I then store the responseJson.access_token in my user session and issue my own auth token to the user.

My assumption was that the access_token from the /verify response from manifold was sufficient to make data client requests on my server on behalf of the user.

But what I think I’m missing in the " Authorization Code Grant" flow is understanding the meaning of the “signature” query param that is referenced in the docs:

The Authorization Code Grant page references “access_token” as well, but I don’t know where the “signature” value comes from?

const response = await fetch('https://oauth2.manifoldxyz.dev/token', {
    method: 'POST',
    headers: {
      'Content-Type': 'application/json',
      'Accept': 'application/json'
    },
    body: JSON.stringify({
      clientId: clientId,
      code: authCode,
      clientSecret: clientSecret,
      signature: signature
    }),
  })

also do I need to also call /token after /verify to be able to invoke dataclient methods serverside? This is where I’m stuck, and I’m not sure how to get a reference to the dataclient without installing an npm package.

Thanks for your help!
-Ryan

Gotcha.

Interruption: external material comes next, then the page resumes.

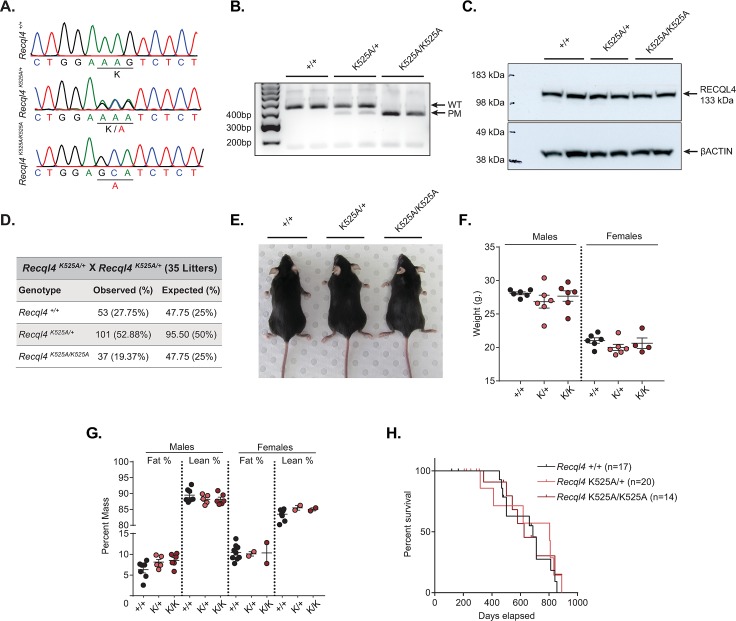
Homozygous and heterozygous helicase-dead mice are viable, have normal body weight and composition, and normal long-term survival.(A) Sequencing traces of the WT, heterozygous and homozygous K525A mutation. Altered nucleotide and amino acid changes are indicated above the sequence trace. (B) Genomic DNA PCR of Recql4+/+, Recql4K52A/+, Recql4K525A/K525A. 2 different mice per genotype. (C) Western blot of thymocyte lysates from Recql4+/+, Recql4K52A/+, Recql4K525A/K525A 10 weeks old mice probed with anti-Recql4 (clone 3B10; top). The same blot re-probed with anti-β-Actin (bottom). (D) Breeding data from 35 litters of Recql4K52A/+ intercrosses. Observed and expected mendelian rates of the indicated genotypes are shown. No statistical significance was achieved. (E) Representative photograph of male Recql4+/+, Recql4K52A/+, Recql4K525A/K525A mice. (F) Gross body weights of 10-week old male and female Recql4+/+, Recql4K52A/+, Recql4K525A/K525A mice. (G) Echo-MRI analysis of fat and lean percentage at 10 weeks of age from male and female Recql4+/+, Recql4K52A/+, Recql4K525A/K525A mice. (H) Kaplan-Meier survival plots of the indicated genotypes. K = K525A.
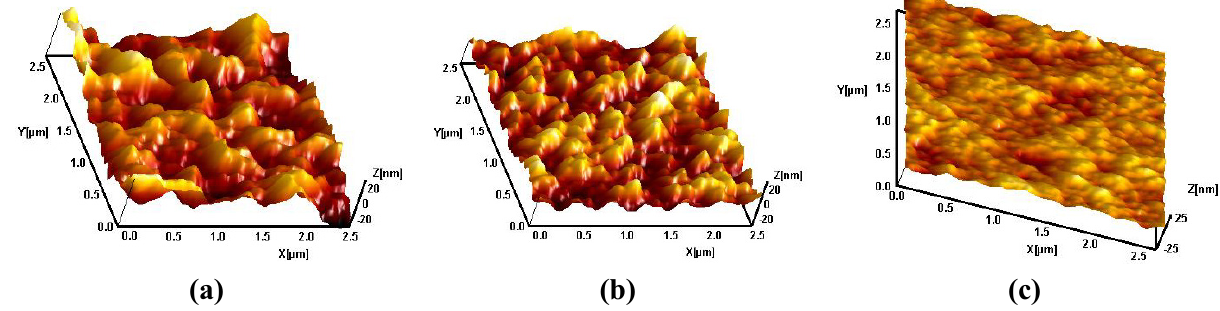
Figure 4. Atomic Force Microscopy (AFM) images of 7-layer ZnO thin films: ( a )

If you could explain high level what you’re trying to accomplish, might be able to point you in the right direction.

Using signature type and grabbing the token and calling verify allows you to ensure that the user that’s calling your function is indeed the wallet that signed.

I’d like to use the data client on my server to ensure that a user owns a token before I allow them to gain write-access on the metadata associated with the token.

This appears to be available on client side only.

Ah, I see. In that case, the optimal thing to do is to use the session token to verify the user is actually the wallet being represented by doing an S2S validation.

Then, in the write request, simply validate the session token against our server, and make sure the wallet address returned matches the token owner via ethers and the smart contract directly. It’s the safest thing to do as there is no latency.

The server shouldn’t need the data client, and it’s best practice to validate against the smart contract directly anyways. The data client is a convenient tool to show the user which tokens they have to gain access to the UX though.

Does that mean I need to use a different provider like infuria or alchemy to query the network from the server? Or does manifold provide one? (or is that the service that is still in development?)

The former is recommended. You can probably get away with the free tier since you’re only fetching the owner information for write requests.